Published by G.P. Putnam's Sons on October 4, 2022
Righteous Prey is a Lucas Davenport and Virgil Flowers crossover novel. Davenport novels are usually a bit darker than Flowers novels. Righteous Prey is essentially a buddy novel that balances humor and darkness. Davenport and Flowers banter their way through the plot as they try to stop five killers who are targeting assholes. The reader might have trouble deciding whether to cheer for the killers or for the cops.
Five billionaires who became wealthy through bitcoin investments are bored. They meet Vivian Zhao at a bitcoin convention. Zhao persuades them that the country is full of assholes who need killing and that people with money and time on their hands are well positioned to kill them. Zhao doesn’t have money of her own but she’s full of anger, largely because she doesn’t have money of her own. She’s taking out her anger on assholes by organizing a group that identifies itself as The Five. Each killing is accompanied by a press release taking credit for making the world a better place, one asshole at a time.
Readers who condemn John Sandford for being liberal (Amazon “reviews” suggest that those readers are plentiful) might be happy to learn that the killers are liberals. They are, at least, fed up with conservative and/or racist assholes. One victim is a criminal who preys on elderly Asians. One is a corrupt Texas politician who rails against migrants. One operates a hedge fund that acquires businesses and fires their employees. One might as well be Alex Jones.
Sandford likes to play with the professional rivalries between the FBI, the federal Marshals, and state or local cops. The “real cops” view the FBI’s “Special Agents” as useless, a perception that Sandford borrows from the real world. In this novel as in many of Sandford’s, all law enforcers not named Davenport or Flowers are just getting in the way.
The novel makes a strong indictment of bump stocks (as did the shooter in the Las Vegas massacre), not that the NRA or Republican state attorneys general care about mass shootings. To a lesser extent (primarily through a brief televised appearance by the wives of Davenport and Flowers), the novel spotlights ghost guns and suppressors, contributors to gun violence that don’t seem to be on any national politician’s radar.
The plot’s lighter side focuses on banter about Flowers’ fledgling career as a thriller novelist. He is finishing his second novel and just signed a contract for a third. I enjoyed the Inside Baseball view of publishing — just enough information to offer a glimpse of writing as a profession without bogging down the story. The best advice Flowers gets is from another cop: “Don’t make your hero into superman. . . . You know, they’re in thirty-two gunfights in three days against a hundred terrorists and get a flesh wound in the shoulder.” That’s a pet peeve I share, although it’s even worse in movies than in novels.

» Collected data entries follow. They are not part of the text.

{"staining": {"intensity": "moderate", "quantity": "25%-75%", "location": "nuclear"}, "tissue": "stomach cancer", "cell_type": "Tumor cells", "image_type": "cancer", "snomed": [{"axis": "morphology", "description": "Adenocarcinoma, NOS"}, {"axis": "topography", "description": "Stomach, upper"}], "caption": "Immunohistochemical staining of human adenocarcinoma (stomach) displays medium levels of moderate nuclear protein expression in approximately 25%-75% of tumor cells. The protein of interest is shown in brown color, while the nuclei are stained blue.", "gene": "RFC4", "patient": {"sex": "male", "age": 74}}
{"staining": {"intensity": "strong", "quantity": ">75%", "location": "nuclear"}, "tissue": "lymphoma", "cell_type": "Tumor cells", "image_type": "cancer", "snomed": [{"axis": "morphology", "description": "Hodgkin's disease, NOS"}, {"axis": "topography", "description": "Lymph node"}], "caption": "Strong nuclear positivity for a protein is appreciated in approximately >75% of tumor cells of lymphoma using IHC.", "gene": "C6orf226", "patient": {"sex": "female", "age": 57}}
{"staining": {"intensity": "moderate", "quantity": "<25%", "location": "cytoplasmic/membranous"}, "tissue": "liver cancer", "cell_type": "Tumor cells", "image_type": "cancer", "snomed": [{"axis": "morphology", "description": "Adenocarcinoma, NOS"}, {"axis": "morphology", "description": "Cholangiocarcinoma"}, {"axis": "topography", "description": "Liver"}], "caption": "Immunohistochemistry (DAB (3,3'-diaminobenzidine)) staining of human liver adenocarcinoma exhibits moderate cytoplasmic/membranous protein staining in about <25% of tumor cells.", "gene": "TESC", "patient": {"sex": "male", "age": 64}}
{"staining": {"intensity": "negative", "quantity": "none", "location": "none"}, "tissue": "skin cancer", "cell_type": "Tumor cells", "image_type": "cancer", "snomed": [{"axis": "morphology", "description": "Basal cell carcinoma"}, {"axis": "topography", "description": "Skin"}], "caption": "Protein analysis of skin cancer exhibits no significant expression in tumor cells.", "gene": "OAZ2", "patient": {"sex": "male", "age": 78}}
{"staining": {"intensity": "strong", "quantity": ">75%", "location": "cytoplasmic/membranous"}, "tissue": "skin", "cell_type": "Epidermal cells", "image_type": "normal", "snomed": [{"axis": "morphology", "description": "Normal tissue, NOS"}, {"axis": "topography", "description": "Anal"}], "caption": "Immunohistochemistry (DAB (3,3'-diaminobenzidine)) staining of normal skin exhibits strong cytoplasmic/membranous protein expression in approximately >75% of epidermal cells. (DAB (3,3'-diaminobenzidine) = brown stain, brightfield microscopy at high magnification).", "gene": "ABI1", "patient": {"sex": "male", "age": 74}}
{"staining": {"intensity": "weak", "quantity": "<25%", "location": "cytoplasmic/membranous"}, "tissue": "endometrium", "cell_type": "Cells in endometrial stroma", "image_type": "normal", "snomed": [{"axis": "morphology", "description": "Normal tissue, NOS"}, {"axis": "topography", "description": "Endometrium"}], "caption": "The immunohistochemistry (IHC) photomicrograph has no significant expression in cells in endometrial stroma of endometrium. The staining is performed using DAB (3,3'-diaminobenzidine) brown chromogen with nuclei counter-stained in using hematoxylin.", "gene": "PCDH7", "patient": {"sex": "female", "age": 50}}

Fortunately, Sandford limits the shootouts but still manages to keep the story in motion. Action doesn’t always need to consist of gunplay and fistfights, although there is a realistic gunfight at the novel’s end. Sandford is never afraid to have Lucas and/or Flowers sustain more than a flesh wound, but in the interest of avoiding spoilers, I won’t discuss the battle’s outcome. It suffices to say that this is a thriller with real thrills and that bullets fired rapidly with a bump stock have consequences.
There isn’t much to say about a Sandford novel. They’re always compulsively readable. This one is no exception. The Inside Baseball paragraphs about writing explain how to make a decent income writing thrillers. Not everyone can do it. Sandford deserves every penny he earns.